While much of it is as shallow as a paddling pool, there's no denying the offbeat charm of this modern-day Jonathan Richman.
Like Richman, Green sings with a nasal drawl, the chief difference being an added warmth and richness to Green's baritone.
The effect is to create a hooded-eyed ambience, welcoming and non-threatening.
As he cruises through each vignette, his matter-of-factness lends him the demeanour of a friendly tour guide.
Stylistically, the album is a true road trip, passing through shimmying soul, Latin groove, gospel, pedal steel country corn and acoustic pop.
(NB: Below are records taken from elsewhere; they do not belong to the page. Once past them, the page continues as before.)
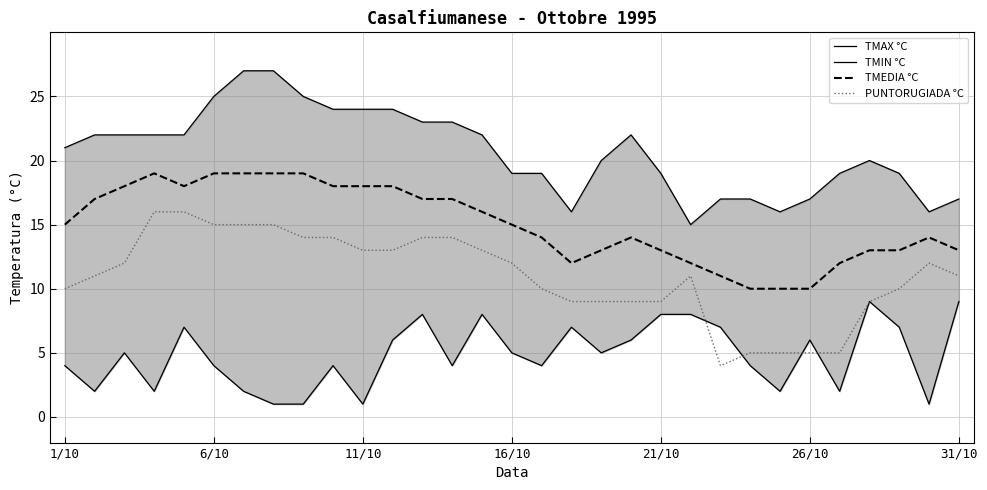

What is the maximum value for TMEDIA °C?

19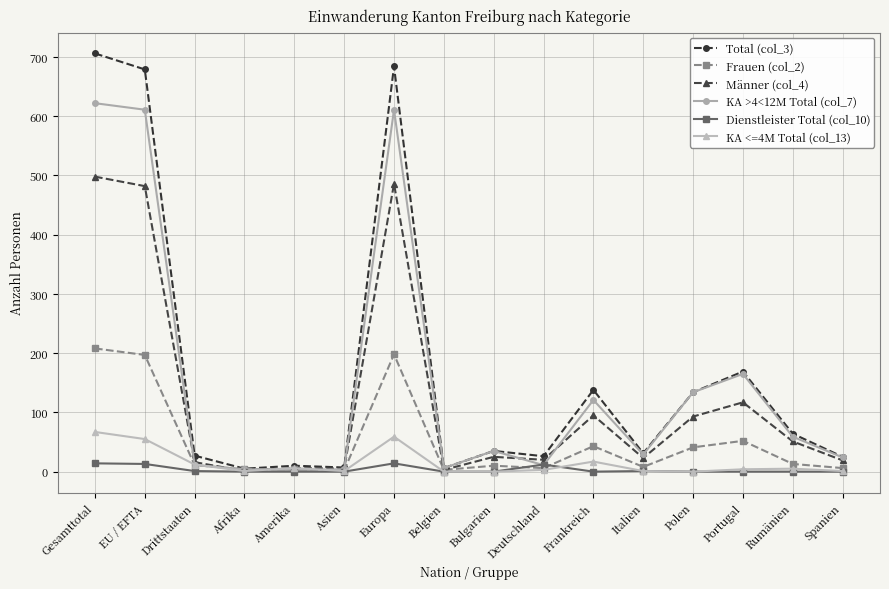

True or false: Total (col_3) has more than 0 interior local peaks.

True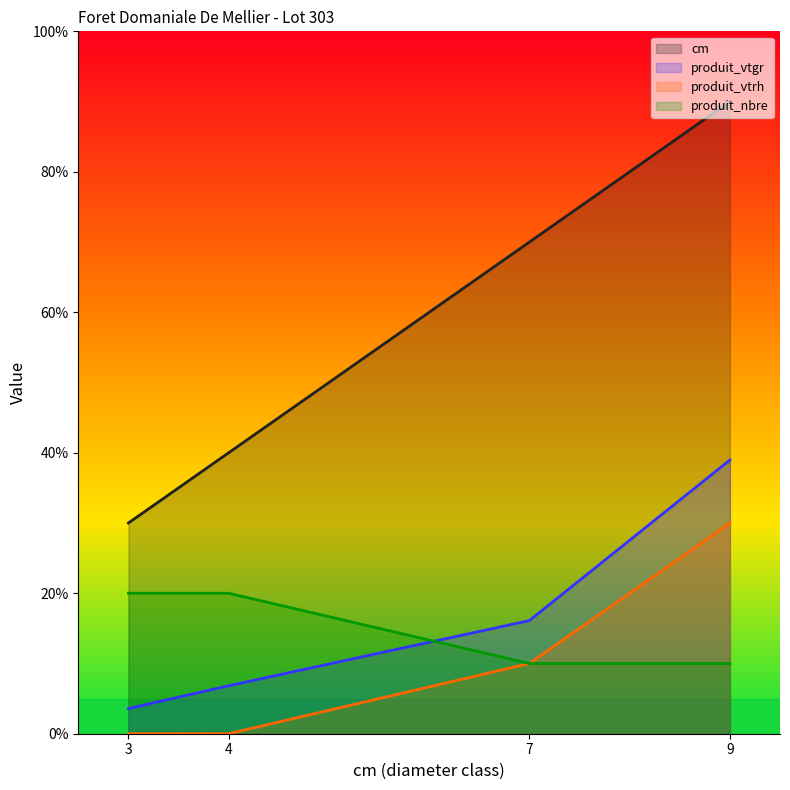

Reading left to right, transcribe all the data shown in this chart.

cm: 3=30.0	4=40.0	7=70.0	9=90.0
produit_vtgr: 3=3.6	4=6.8	7=16.1	9=39.0
produit_vtrh: 3=0.0	4=0.0	7=10.0	9=30.0
produit_nbre: 3=20.0	4=20.0	7=10.0	9=10.0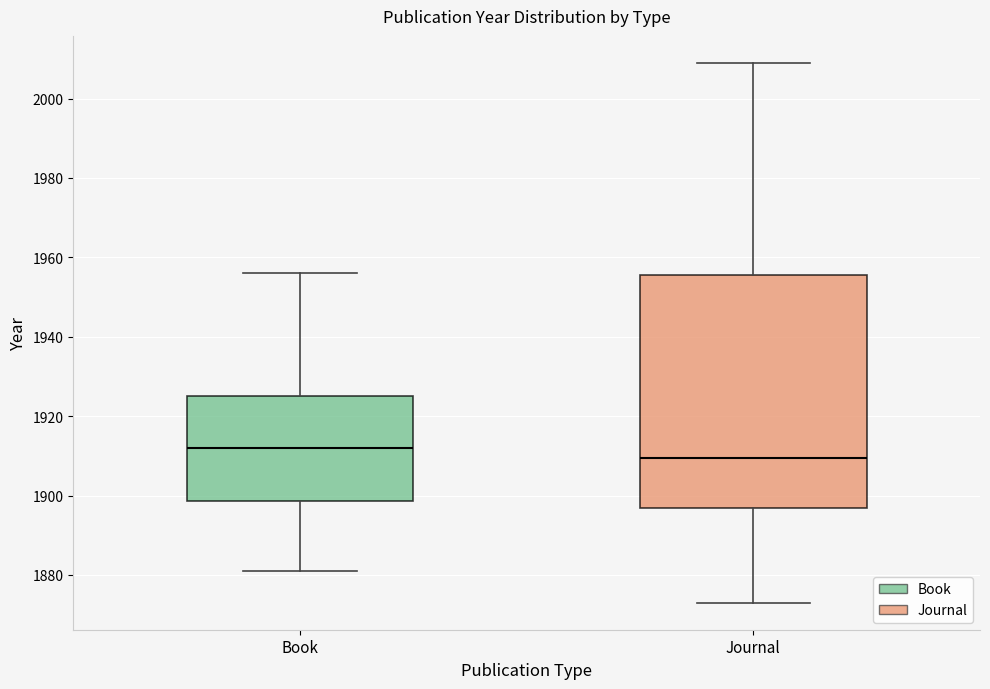

Reading left to right, read every box against the y-axis: the position of its median line, the range the box covers, and the ends of its whiskers. The values are not printed on the chart, so give them approximately, as read against the axis.

Book: median 1912, box 1898 to 1926, whiskers 1882 to 1956
Journal: median 1910, box 1896 to 1956, whiskers 1874 to 2010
It all points to the hotchpotch nature of things in Green's world, where lyrics don't necessarily carry too much weight and where a sketch is more precious than an oil painting.
The consequence of all this frippery is a tendency to overdo it.
Few will reach album's end without a sense of having taken one too many treats from this bulging bag of allsorts.
However, several tunes are easily digested: Festival Song sports the muscular frame of a Mink Deville track; Tropical Island is genuinely catchy, funny and melodious; Be My Man morphs into a Sweet Jane riff, playing on Green's Lou Reed-like vocal delivery; and Twee Twee Dee is palatable disco.
Take an antacid, just in case, and settle in for the tour. - Jeff Harford
> Tono. Love & Economics (EP). She'll Be Right Records.
4 stars (out of 5)
Dunedin musician Tono, aka Anthonie Tonnon, is obviously a good listener.
On the evidence of his EP, Love & Economics, he has somehow conducted a musical séance involving some rather clever songwriters (including some not even dead) and thus inspired has distilled the inspiration into his own quirky take on pop.
Recorded in December at the University of Otago's Albany St studio, mixed by the Tweeks' Stu Harwood and mastered by Dale Cotton and featuring Tono's band, the Finance Company (Matt Bodman, Chris Miller and Andy Straight), Love & Economics is an exercise in attention to detail where clever songcraft benefits from the ensemble's dynamic but nicely restrained delivery.
Opener Daffodils & A Cashbook, with its glistening stabs of guitar, provides a breezy platform for an impressive vocal performance from Tono (complete with stacks of backing harmonies); follow-up Busy Feet cheekily leaves the listener wanting more after just a minute and a-half of joyous, jaunty rambling; and No 7 Blonde combines dry lyrical humour with inventive, yet almost gentle, playing.
Over the space of five relatively short tracks, Tono manages to conjure a range of moods: there's a little bit of the late Warren Zevon in his lyrical phrasing, and a dash of George Harrison in his clustering of close harmonic intervals; elsewhere, there are hints of Ray Davies (the Kinks) and, closer to home, the Sneaky Feelings' Matthew Bannister and David Pine.
Not bad company, really. - Shane Gilchrist
Love & Economics is released on June 2.
Tono & the Finance Company play at Refuel, Dunedin, tonight.